═══ TEXT EXTRACT ═══

† Work done during an internship at NVIDIA.
Increasing the annotation efficiency of trajectory annotations from videos has the potential to enable the next generation of data-hungry tracking algorithms to thrive on large scale datasets. Despite the importance of this task, there are currently very few works exploring how to efficiently label tracking datasets comprehensively. In this work, we introduce SPAM, a video label engine that provides high-quality labels with minimal human intervention. SPAM is built around two key insights: (i) most tracking scenarios can be easily resolved. To take advantage of this, we utilize a pre-trained model to generate high-quality pseudo-labels, reserving human involvement for a smaller subset of more difficult instances; (ii) handling the spatiotemporal dependencies of track annotations across time can be elegantly and efficiently formulated through graphs. Therefore, we use a unified graph formulation to address the annotation of both detections and identity association for tracks across time. Based on these insights, SPAM produces high-quality annotations with a fraction of ground truth labeling cost. We demonstrate that trackers trained on SPAM labels achieve comparable performance to those trained on human annotations while requiring only 3 − 20% of the human labeling effort. Hence, SPAM paves the way towards highly efficient labeling of large-scale tracking datasets.

═══ MATERIAL ═══

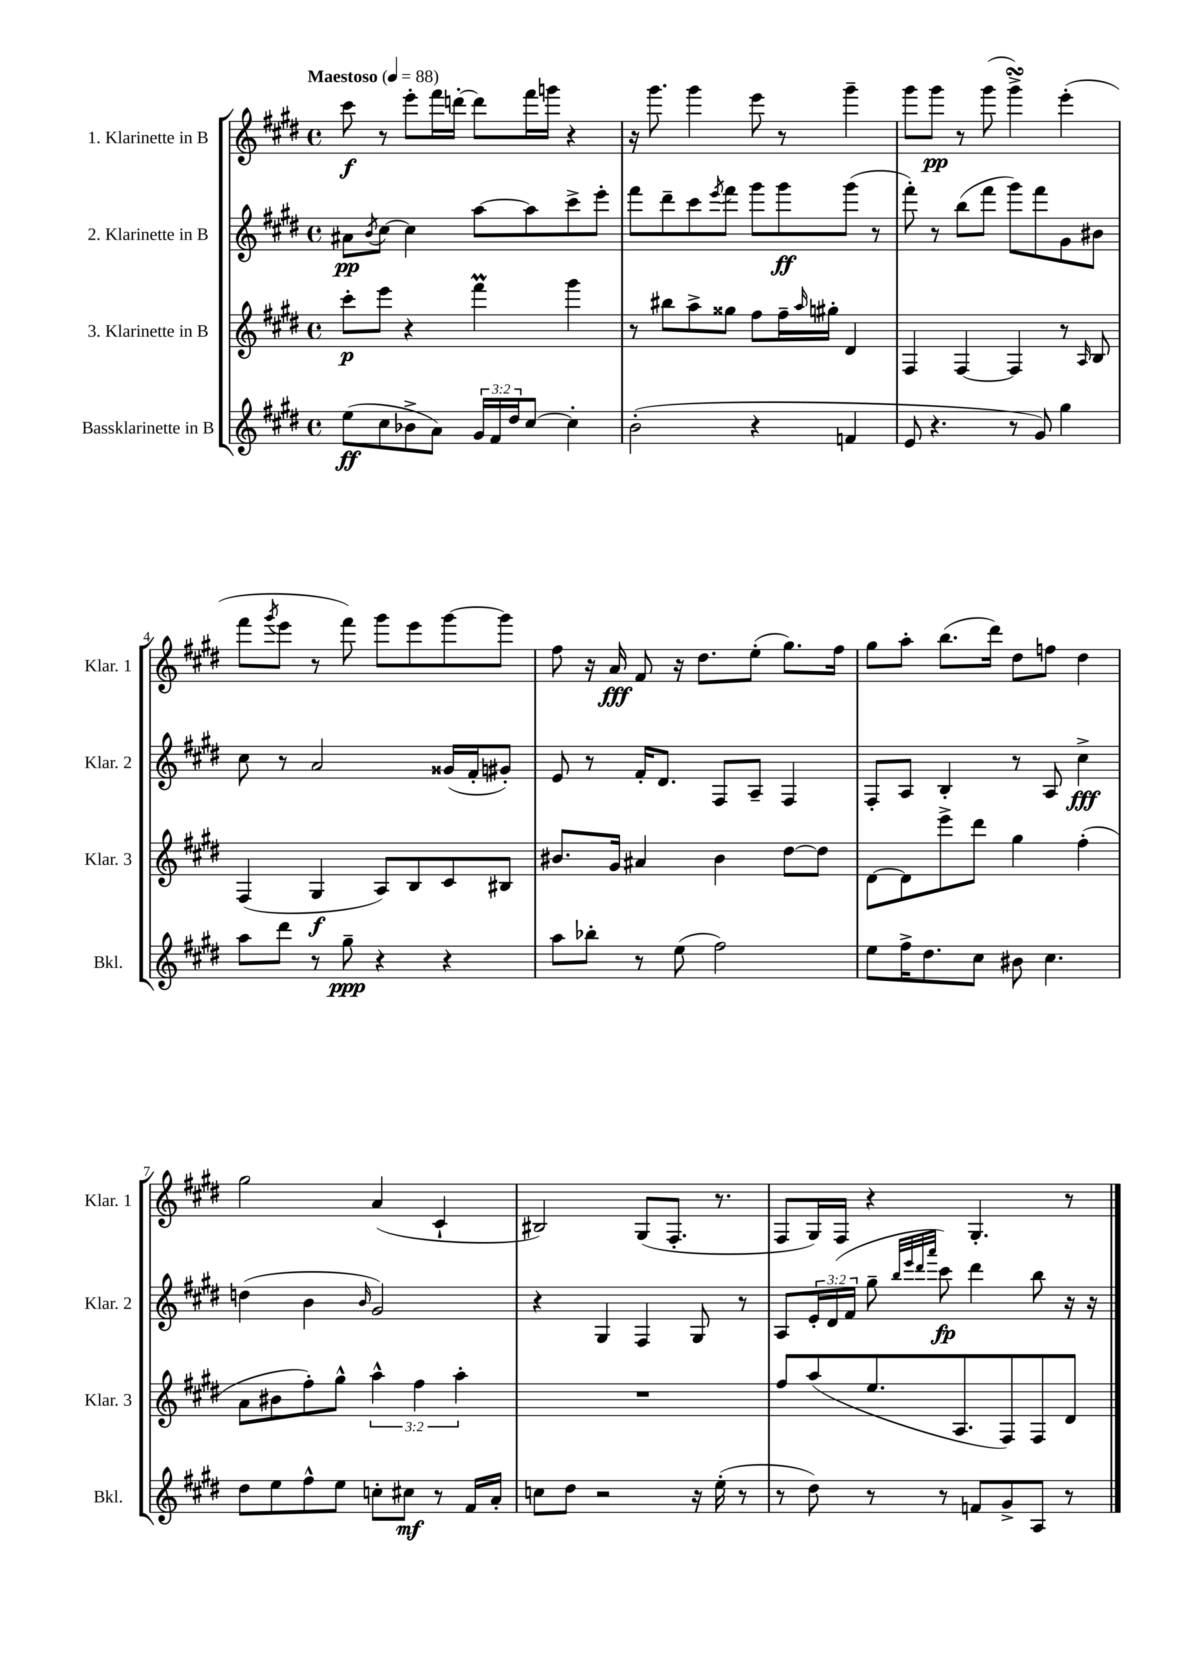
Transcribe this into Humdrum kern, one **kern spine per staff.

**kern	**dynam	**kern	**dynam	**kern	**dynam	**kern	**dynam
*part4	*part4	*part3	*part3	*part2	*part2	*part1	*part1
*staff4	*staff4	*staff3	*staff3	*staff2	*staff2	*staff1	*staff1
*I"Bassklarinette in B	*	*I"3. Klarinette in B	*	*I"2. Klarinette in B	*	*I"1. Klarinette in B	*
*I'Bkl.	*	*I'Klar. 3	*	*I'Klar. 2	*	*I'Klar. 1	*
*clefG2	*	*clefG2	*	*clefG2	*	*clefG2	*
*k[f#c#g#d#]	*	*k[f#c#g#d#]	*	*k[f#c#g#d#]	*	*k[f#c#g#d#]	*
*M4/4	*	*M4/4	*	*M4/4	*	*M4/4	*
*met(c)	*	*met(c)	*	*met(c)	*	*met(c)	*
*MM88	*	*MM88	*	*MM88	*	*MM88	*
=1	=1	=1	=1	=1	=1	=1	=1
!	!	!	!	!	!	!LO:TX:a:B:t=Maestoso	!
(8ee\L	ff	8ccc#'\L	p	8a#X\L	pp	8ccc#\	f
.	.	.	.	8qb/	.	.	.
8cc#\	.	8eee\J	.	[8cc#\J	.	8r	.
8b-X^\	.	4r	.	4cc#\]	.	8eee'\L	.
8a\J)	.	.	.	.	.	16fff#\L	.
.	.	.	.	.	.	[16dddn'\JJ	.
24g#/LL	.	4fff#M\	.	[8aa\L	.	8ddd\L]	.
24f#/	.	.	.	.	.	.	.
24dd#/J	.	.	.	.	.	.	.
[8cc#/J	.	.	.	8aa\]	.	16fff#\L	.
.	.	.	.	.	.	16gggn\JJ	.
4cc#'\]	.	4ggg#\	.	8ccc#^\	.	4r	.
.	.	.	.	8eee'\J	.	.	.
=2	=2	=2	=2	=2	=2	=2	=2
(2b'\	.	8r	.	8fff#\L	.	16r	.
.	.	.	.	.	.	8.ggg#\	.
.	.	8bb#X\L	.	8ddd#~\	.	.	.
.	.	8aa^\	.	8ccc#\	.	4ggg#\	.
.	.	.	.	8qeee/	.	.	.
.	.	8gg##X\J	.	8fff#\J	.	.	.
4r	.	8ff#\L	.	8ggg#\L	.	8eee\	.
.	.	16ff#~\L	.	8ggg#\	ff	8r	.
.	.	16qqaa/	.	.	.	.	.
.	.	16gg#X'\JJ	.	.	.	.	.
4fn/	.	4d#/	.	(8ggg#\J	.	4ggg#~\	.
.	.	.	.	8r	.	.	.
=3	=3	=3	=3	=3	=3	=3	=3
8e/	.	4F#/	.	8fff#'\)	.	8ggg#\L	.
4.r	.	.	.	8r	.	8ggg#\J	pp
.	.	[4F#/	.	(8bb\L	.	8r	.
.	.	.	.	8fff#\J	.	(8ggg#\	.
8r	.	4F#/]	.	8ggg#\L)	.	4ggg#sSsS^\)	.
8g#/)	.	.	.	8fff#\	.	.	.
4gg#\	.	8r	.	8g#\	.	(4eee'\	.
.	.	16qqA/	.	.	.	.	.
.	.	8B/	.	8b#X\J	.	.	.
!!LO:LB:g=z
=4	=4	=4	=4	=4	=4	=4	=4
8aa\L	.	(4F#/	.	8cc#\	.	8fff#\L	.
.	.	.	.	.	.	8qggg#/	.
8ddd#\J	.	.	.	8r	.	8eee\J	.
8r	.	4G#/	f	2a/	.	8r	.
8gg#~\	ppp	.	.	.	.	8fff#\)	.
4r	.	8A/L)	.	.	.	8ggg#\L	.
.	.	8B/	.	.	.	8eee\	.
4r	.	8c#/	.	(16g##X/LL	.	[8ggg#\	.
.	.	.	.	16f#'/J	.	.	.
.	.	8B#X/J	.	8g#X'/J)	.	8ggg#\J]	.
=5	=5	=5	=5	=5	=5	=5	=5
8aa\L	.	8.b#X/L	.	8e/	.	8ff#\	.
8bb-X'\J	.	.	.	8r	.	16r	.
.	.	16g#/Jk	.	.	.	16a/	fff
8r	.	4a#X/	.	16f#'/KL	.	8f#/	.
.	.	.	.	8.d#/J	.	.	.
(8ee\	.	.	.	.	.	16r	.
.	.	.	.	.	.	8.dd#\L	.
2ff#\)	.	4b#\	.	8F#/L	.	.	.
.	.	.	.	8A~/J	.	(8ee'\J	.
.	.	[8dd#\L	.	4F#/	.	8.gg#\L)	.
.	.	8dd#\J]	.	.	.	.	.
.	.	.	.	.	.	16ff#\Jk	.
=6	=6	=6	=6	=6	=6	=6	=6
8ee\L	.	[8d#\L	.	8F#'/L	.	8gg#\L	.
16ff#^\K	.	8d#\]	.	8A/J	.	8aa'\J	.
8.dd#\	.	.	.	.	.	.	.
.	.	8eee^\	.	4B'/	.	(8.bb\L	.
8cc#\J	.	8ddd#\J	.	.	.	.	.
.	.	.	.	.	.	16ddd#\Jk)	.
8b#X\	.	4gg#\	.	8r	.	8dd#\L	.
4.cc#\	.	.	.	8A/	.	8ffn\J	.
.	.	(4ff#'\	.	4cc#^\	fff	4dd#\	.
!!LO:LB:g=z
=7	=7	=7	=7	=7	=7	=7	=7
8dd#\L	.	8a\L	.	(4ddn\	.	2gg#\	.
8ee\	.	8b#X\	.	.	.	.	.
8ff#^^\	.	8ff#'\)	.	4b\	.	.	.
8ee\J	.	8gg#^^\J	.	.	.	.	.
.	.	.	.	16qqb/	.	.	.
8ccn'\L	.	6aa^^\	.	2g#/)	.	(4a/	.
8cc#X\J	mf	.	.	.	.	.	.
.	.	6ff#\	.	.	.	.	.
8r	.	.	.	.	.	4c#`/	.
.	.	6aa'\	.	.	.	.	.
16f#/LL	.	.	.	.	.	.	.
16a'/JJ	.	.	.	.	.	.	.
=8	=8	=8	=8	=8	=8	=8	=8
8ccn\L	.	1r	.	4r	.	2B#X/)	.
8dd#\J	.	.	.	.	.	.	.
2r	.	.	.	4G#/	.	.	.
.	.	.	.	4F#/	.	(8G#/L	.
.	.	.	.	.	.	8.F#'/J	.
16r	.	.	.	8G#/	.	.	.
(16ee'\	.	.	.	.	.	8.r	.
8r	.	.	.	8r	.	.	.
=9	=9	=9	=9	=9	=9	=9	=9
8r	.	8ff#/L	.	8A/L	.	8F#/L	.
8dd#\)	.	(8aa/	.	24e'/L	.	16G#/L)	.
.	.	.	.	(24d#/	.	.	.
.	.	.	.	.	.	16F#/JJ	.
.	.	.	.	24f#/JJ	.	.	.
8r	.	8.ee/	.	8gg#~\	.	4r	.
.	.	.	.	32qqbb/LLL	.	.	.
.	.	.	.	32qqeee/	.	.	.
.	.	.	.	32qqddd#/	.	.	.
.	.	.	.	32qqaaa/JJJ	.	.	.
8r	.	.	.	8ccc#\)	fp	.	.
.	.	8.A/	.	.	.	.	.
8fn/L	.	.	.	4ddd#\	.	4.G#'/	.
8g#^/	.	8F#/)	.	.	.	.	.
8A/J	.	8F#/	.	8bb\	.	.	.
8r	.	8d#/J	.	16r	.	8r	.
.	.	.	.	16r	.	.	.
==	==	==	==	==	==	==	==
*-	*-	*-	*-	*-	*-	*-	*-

═══
═══ MATERIAL ═══

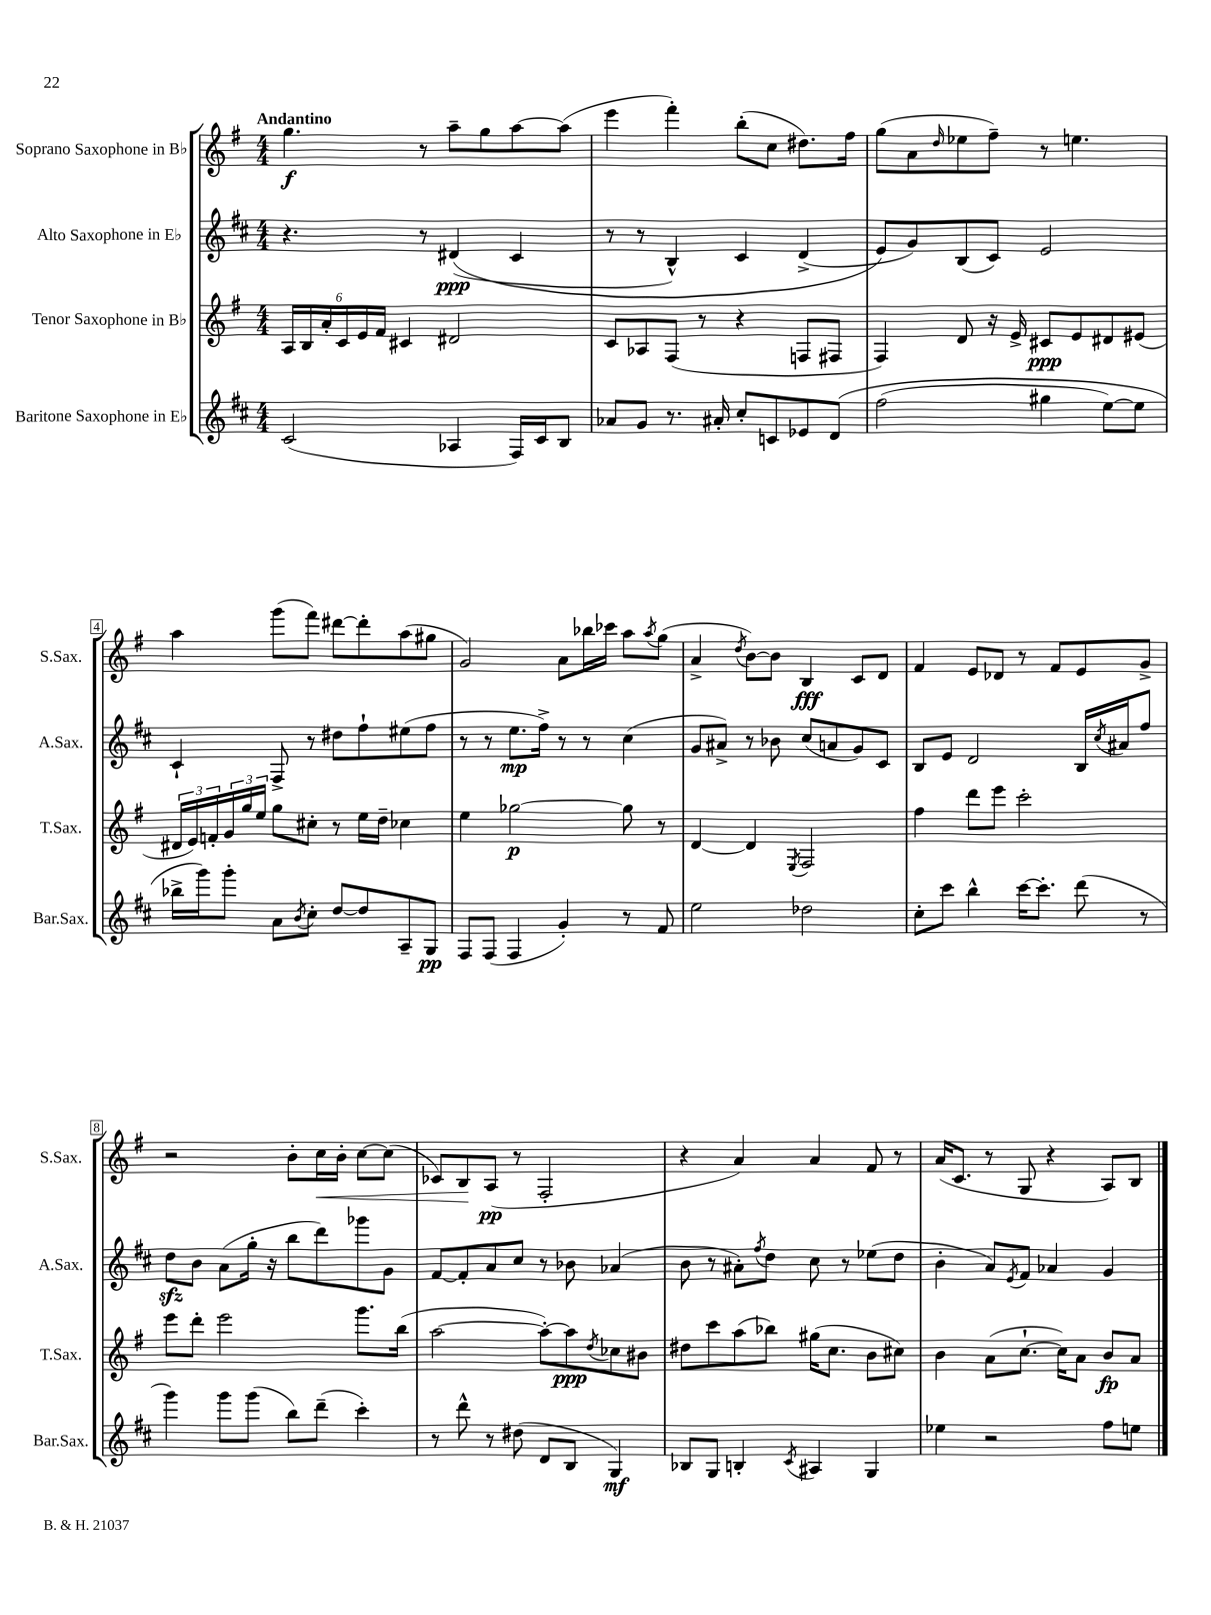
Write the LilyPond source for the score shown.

═══

### TASKS TO CARRY OUT
a) Answer these questions using the SPAM abstract:
(i) During what was the work done?
(ii) What does SPAM use to generate pseudo-labels?
(iii) What share of the human labeling effort do trackers trained on SPAM labels require?
b) Write a continuation of the SPAM abstract, beginning right after its final sentence.
The listing has no role in any of this work.

### EXPECTED RESPONSES
a)
(i) An internship at NVIDIA.
(ii) A pre-trained model.
(iii) Only 3 − 20%.

b)
Overview of the SPAM training and annotation pipeline. (a) Initial model training on synthetic data. (b) Application of SPAM to generate pseudo-labels without incurring manual annotation costs on a real dataset, followed by self-training on pseudolabels. (c) Real dataset labeling using pseudo-labels and an uncertainty-based active learning approach.
Evaluation of SPAM labels on MOT17, MOT20, and DanceTrack test sets with varying annotation budgets by training ByteTrack and GHOST using annotations generated by our method. We first confirm that our results on the validation set also generalize to the test set, and that we can reach GT performance with 3.3% of annotation effort on MOT17. MOT20 and DanceTrack are known to be more challenging datasets, which is confirmed by the fact that our labels require 10% and 20% of the original annotation effort to reach GT performance. This clearly shows the potential in properly leveraging synthetic data, pseudo-labels from a strong model, and active learning on graph hierarchies in order to label multi-object tracking data.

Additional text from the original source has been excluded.